Jakub Nowak (Jan 15 2026 at 14:39):

Why not:

class TupleLike (a b : Type) where
  f: a → Array b
  g: Array b → a
  f_g_inv: ∀ x, f (g x) = x
  g_f_inv: ∀ x, g (f x) = x

Théophile (Jan 15 2026 at 14:40):

Now I have trouble defining g for the instance TupleLike (a × a × a) a

Théophile (Jan 15 2026 at 14:41):

For example, what if the input array is empty and a = Empty? Such a function does not exists

Jakub Nowak (Jan 15 2026 at 14:48):

I see, the unbudled version indeed looks less readable

class TupleLike (a b : Type) where
  n : Nat
  f: a → Array b
  hf : ∀ x, (f x).size = n
  g: (xs : Array b) → (_ : xs.size = n) → a
  f_g_inv: ∀ xs, (h : xs.size = n) → f (g xs h) = xs
  g_f_inv: ∀ x, g (f x) (hf x) = x

I like this example.

I would still ask for some real-life code sample that uses Vector to get more reference though.

pandaman (Jan 15 2026 at 14:57):

Usually I like using Array, but I found that Vector is nicer when writing algorithms that involve only size-preserving primitives.
A typical example is sorting algorithms. Many sorting algorithms use only swapping, and since it returns Vector α n for the same n, I could reuse in-bounds proofs without reasoning about the size after swapping.
Another example is a data structure that uses fixed size arrays and only getElem/set.
https://github.com/pandaman64/lean-regex/blob/main/regex/Regex/Data/SparseSet/Basic.lean

Théophile (Jan 15 2026 at 15:06):

(note that this example is real-world, it's stemming from the code I'm writing this week)

another time I had a use for Vector was when I designed a framework for verified binary format parsers / serializers (link to the paper, see message_format_for in section 3.1)

In here, to construct MessageFormat (Array a), we do as follows (this is slightly simplified though):

construct MessageFormat (Vector a 0) from MessageFormat Unit
construct MessageFormat a → MessageFormat (Vector a n) → MessageFormat (Vector a (n+1))
by induction with the two above, construct MessageFormat a → (n: Nat) → MessageFormat (Vector a n)
then construct MessageFormat a → MessageFormat Nat → ((n: Nat) → MessageFormat (Vector a n)) → MessageFormat (Array a)
obtain MessageFormat a → MessageFormat (Array a) this way (we assume MessageFormat Nat exists somewhere)

This relies on the fact that Array a is isomorphic to the dependent pair n: Nat × Vector a n

It is of course possible to write it using Subtype (here currying doesn't work because we use it inside MessageFormat), but it would be much more ugly.
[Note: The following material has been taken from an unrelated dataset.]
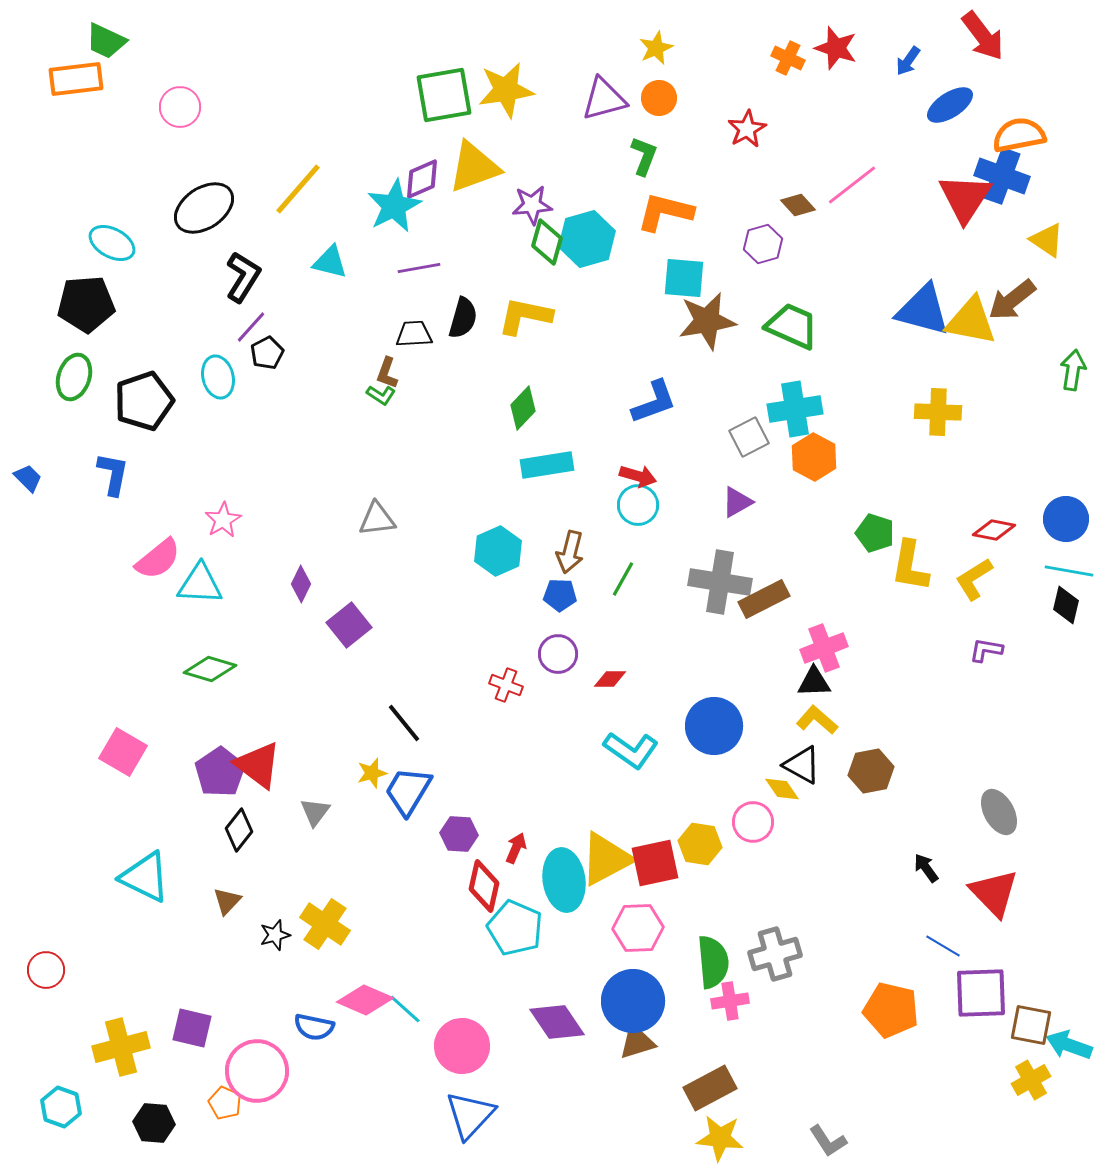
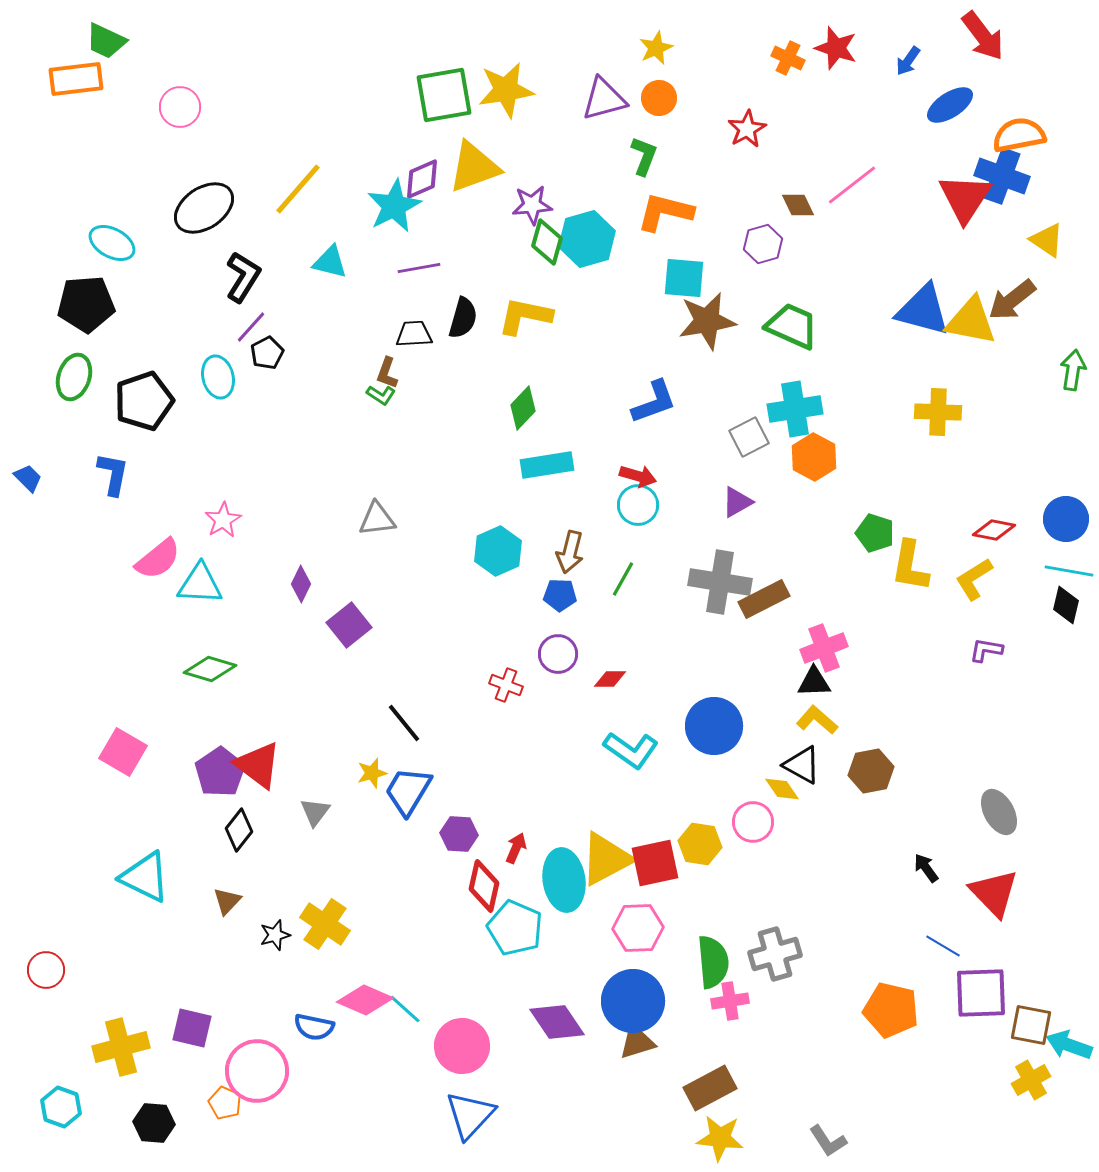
brown diamond at (798, 205): rotated 16 degrees clockwise
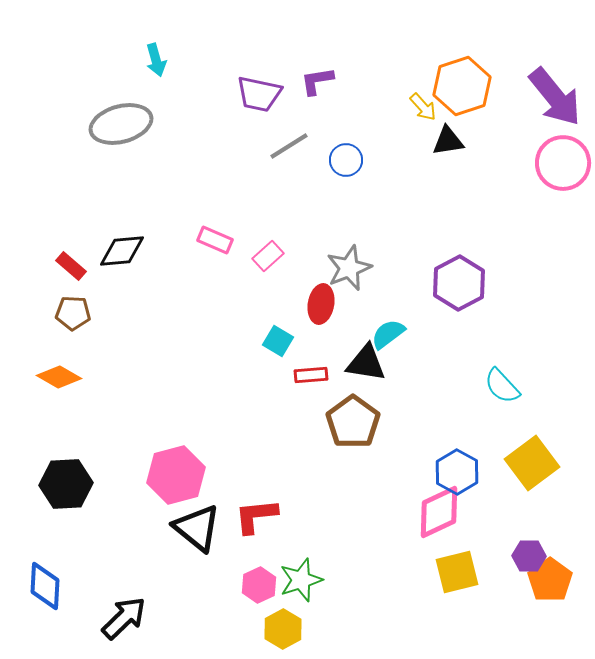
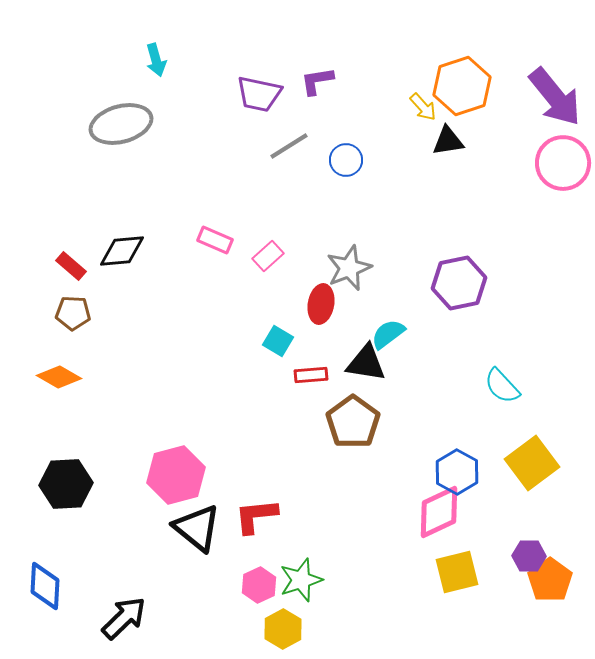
purple hexagon at (459, 283): rotated 16 degrees clockwise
Jakub Nowak (Jan 15 2026 at 15:22):

Thanks, I'm convinced that it's not always possible/preferred to use curried version. I realized that I also had problems with curry/uncurry when programming in Haskell. So basically the reason to have Vector is that it's easier to use and shorter than Subtype, and this specific Subtype is somewhat common?

Jakub Nowak (Jan 15 2026 at 15:27):

Hm, it would be nice if Lean had some kind of syntax and special support, that would let us write Vector α _ to mean something like (n : Nat) × Vector α n. And if we additionally could make this second argument default to _, then we would use Vector α instead of Array α which would result in unified API.

Last updated: Feb 28 2026 at 14:05 UTC